Reproduce the text lines from the entries below, keeping every character unchanged and leaving out the pictures.

● **Data to use**
=======
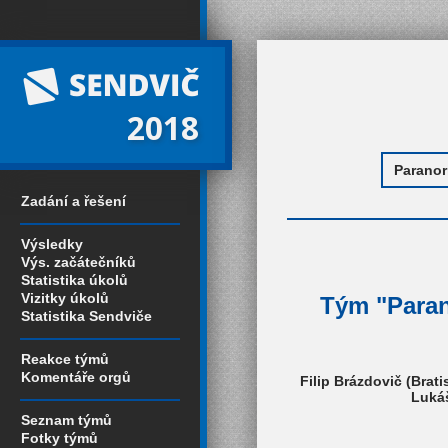
2018
Zadání a řešení
Výsledky
Výs. začátečníků
Statistika úkolů
Vizitky úkolů
Tým "Parano
Statistika Sendviče
Reakce týmů
Komentáře orgů
Filip Brázdovič (Brati
Lukáš
Seznam týmů
Fotky týmů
=======
● **Task answer**
2018
Zadání a řešení
Výsledky
Výs. začátečníků
Statistika úkolů
Vizitky úkolů
Tým "Parano
Statistika Sendviče
Reakce týmů
Komentáře orgů
Filip Brázdovič (Brati
Lukáš
Seznam týmů
Fotky týmů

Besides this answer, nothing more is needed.